Prime shopping centres are projected to have the highest returns (7.4% pa) of any sector, due to their attractive current yields and projected tightening, and are set to become the most attractive asset class, according to property investment manager AEW.
The firm forecasts that the yield movements in the sector over the past two years will make prime shopping centre returns better than other sectors.
AEW said significant re-pricing means that shopping centre yields will tighten 30 bps during the next five years.
AEW has made the claim in its European Annual Outlook for 2022, which examines how investors can re-align portfolios in a post-Covid-19 world. The report explores the new environment for real estate in the context of bond markets pricing-in an expected change to monetary policy as a response to rising inflation.

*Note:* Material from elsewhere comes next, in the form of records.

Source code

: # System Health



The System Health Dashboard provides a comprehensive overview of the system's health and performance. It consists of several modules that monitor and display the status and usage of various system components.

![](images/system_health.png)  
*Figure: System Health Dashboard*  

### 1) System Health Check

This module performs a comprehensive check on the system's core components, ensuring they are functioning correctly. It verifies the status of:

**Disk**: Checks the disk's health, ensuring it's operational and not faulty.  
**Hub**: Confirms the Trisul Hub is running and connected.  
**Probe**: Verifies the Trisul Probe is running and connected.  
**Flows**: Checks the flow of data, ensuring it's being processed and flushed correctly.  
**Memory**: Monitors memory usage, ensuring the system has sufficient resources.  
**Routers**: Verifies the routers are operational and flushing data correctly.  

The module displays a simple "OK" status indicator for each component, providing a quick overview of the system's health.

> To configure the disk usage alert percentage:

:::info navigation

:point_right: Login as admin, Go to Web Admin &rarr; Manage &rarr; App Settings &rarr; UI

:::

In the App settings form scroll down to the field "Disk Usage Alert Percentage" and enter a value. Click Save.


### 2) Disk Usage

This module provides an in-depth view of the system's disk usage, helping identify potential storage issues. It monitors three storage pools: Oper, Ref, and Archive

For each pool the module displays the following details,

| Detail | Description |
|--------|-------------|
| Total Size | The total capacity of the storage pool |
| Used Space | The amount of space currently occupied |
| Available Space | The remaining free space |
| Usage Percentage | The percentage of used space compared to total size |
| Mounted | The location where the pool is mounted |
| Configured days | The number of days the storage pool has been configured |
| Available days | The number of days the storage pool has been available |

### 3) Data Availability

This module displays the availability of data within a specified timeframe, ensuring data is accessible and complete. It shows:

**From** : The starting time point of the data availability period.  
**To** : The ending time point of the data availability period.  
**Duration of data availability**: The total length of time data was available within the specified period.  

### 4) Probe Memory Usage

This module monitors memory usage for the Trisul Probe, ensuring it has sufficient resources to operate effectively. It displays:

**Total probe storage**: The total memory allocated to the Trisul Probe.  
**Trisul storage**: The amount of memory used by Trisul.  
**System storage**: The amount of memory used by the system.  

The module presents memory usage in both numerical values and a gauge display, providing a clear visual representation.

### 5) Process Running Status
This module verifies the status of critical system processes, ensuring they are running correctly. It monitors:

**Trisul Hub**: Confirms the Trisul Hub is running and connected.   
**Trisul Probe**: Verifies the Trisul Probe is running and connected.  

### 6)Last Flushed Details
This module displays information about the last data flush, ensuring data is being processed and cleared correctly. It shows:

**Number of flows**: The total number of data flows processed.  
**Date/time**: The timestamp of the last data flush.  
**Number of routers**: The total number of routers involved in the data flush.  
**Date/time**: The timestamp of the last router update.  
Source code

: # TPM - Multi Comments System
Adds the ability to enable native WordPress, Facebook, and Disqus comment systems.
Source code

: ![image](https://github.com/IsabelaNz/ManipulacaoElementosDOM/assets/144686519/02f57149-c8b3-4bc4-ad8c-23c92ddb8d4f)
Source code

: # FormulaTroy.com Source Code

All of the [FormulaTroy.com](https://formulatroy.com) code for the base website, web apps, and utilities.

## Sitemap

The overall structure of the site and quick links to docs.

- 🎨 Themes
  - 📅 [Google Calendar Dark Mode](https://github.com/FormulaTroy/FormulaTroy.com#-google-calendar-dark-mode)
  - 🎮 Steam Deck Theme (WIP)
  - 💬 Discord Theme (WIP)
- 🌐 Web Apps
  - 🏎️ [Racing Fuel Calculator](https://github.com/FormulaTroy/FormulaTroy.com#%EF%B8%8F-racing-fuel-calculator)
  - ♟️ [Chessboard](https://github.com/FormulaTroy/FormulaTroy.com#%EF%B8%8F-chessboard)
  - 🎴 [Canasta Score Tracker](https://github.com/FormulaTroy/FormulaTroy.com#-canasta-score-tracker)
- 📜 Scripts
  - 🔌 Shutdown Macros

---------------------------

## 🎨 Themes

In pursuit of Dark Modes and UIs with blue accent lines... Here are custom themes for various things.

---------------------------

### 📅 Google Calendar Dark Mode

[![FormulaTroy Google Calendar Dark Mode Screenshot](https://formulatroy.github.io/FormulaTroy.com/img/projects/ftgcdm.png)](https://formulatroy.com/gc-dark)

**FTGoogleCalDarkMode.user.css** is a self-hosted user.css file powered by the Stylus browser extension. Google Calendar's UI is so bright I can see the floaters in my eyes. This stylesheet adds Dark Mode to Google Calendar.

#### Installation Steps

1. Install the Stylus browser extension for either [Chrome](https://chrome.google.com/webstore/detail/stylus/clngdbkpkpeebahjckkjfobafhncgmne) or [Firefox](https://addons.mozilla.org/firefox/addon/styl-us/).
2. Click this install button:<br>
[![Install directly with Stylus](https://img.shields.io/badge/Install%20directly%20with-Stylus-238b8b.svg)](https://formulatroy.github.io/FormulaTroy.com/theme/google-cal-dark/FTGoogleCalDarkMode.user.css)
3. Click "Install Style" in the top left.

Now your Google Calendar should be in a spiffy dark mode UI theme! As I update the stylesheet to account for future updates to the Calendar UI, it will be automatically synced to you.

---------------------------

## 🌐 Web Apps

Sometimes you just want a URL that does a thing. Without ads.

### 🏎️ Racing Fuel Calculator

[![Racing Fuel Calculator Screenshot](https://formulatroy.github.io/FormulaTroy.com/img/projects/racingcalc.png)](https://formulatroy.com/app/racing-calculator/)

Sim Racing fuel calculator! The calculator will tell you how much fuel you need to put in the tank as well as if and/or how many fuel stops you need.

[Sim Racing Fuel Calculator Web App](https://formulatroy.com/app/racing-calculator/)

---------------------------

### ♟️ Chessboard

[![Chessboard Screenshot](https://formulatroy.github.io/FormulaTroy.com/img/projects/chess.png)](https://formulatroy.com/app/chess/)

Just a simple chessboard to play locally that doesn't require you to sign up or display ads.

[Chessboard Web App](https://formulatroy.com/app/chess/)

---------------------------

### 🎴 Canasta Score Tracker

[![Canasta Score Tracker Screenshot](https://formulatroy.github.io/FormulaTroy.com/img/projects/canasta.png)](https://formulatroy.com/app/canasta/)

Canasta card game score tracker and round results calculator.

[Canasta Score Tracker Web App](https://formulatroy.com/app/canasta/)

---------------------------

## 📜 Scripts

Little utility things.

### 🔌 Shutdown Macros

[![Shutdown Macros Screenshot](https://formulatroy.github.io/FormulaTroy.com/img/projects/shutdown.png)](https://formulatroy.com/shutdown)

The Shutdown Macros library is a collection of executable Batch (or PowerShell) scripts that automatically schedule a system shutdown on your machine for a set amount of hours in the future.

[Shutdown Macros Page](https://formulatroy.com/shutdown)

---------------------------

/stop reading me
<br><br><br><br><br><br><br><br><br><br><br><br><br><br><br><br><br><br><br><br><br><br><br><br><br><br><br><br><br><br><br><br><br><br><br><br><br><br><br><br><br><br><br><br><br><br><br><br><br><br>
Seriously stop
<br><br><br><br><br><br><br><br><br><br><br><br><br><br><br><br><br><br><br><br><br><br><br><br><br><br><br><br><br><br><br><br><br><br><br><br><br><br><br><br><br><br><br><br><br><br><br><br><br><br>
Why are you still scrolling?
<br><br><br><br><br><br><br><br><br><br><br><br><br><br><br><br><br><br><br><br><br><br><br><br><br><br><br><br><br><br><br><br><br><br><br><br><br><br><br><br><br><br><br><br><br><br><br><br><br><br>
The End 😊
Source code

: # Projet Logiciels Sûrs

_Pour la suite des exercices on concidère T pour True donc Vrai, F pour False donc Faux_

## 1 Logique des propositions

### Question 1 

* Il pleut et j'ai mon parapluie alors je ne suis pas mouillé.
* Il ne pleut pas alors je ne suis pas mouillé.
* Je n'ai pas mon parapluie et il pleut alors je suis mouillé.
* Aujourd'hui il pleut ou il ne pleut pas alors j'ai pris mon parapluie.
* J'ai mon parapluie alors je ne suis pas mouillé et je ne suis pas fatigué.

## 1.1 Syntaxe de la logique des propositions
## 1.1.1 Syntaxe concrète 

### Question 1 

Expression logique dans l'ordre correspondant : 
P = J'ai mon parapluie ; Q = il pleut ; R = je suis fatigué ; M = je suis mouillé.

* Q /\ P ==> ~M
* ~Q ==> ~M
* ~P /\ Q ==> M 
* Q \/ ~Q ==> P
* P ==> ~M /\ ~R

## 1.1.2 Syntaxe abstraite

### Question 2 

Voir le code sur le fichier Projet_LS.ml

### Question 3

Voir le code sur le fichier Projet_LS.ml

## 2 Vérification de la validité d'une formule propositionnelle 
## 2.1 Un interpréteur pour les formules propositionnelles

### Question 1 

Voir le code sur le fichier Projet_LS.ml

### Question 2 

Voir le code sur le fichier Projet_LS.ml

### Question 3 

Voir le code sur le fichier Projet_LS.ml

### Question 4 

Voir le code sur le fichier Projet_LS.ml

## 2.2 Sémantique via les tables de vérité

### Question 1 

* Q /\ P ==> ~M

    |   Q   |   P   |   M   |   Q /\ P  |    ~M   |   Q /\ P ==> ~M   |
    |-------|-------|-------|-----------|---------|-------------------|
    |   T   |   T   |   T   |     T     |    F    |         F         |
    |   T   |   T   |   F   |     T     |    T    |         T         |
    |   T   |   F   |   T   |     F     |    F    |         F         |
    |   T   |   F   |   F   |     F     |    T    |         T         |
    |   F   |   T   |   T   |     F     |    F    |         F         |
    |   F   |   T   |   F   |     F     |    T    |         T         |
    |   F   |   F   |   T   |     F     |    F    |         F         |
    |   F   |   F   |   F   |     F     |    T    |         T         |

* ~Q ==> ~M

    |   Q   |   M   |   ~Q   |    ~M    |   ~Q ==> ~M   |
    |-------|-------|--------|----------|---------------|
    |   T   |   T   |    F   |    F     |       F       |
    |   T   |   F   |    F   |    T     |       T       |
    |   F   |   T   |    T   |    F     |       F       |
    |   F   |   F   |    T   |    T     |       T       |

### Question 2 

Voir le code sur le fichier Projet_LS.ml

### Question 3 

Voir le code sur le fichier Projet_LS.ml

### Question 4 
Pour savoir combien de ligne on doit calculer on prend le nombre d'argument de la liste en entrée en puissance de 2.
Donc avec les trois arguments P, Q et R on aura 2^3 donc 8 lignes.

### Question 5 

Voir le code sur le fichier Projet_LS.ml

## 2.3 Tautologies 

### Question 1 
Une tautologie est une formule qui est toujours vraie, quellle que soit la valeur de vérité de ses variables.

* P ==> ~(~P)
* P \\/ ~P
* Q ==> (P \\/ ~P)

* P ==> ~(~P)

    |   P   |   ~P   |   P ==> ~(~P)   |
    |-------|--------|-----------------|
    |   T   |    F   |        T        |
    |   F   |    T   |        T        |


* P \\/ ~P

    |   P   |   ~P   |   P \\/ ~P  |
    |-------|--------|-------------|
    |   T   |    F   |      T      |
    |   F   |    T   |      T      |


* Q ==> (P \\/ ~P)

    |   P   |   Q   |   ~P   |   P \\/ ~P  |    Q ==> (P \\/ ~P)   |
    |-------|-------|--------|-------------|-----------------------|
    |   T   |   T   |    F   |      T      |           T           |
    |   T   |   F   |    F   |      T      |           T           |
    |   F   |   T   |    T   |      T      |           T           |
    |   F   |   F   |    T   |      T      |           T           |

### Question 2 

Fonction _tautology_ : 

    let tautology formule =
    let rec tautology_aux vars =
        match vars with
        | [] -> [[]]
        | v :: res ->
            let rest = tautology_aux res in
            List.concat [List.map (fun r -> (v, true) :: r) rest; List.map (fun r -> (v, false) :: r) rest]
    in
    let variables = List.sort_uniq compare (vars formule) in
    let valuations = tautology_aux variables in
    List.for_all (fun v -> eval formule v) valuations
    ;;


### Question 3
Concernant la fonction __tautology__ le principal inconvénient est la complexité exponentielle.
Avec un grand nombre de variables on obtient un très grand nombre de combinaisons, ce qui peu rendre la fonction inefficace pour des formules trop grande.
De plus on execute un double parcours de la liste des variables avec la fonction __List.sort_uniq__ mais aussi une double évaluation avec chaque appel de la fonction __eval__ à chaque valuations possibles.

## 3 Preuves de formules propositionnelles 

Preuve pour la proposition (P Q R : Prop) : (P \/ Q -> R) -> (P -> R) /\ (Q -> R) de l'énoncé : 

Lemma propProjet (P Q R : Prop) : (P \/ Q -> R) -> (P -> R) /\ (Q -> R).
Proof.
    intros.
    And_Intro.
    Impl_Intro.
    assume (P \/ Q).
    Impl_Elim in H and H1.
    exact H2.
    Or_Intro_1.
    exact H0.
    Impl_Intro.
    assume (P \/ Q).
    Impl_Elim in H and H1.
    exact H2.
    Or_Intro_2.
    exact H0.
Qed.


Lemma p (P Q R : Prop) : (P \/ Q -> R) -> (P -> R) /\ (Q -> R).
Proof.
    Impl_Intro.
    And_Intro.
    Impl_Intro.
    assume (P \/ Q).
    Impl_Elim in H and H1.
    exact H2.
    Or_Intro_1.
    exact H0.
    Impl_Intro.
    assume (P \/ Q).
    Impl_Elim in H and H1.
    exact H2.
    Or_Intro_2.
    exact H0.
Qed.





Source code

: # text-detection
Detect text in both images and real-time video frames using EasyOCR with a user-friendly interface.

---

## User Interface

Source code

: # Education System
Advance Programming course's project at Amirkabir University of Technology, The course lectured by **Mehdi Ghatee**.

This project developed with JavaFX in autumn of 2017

AEW said the assumption that inflation will lead to higher bond and property yields will also restrict capital value growth across all four main sectors: retail, logistics, residential and offices.
However, the firm added that shopping centre and high street retail yields have widened by over 120 and 50 bps respectively since 2018. “Due to this past re-pricing, their yields are forecast to tighten by 2026 by 30 and 15 bps, respectively,” AEW said in a statement.
Post-covid rebound surprises ‘on the upside’
“The post-Covid macroeconomic rebound has surprised on the upside,” said AEW managing director Hans Vrensen, head of research and strategy. “However, this stronger than expected growth combined with supply chain disruptions and associated shortages have triggered higher inflation in both the UK and Eurozone.
“Until recently, the consensus was for inflation to settle down, but investors have already priced in a hike in interest rates and a tapering of quantitative easing by central banks. In other words, we need to consider what the impact will be from higher inflation even if lower for longer interest rates remain our base case.”
He said that if it endures, a new higher inflationary environment has consequences for real estate investors and rising interest rates and bond yields could be expected to restrict capital value growth across the board.
“With over 200 bps in excess spread (between expected and required returns) in our base case there is sufficient cushion to deal with an increase in inflation-driven bond yield widening. However, our base case analysis indicates that we could see a strong recovery in retail, specifically prime,” he added.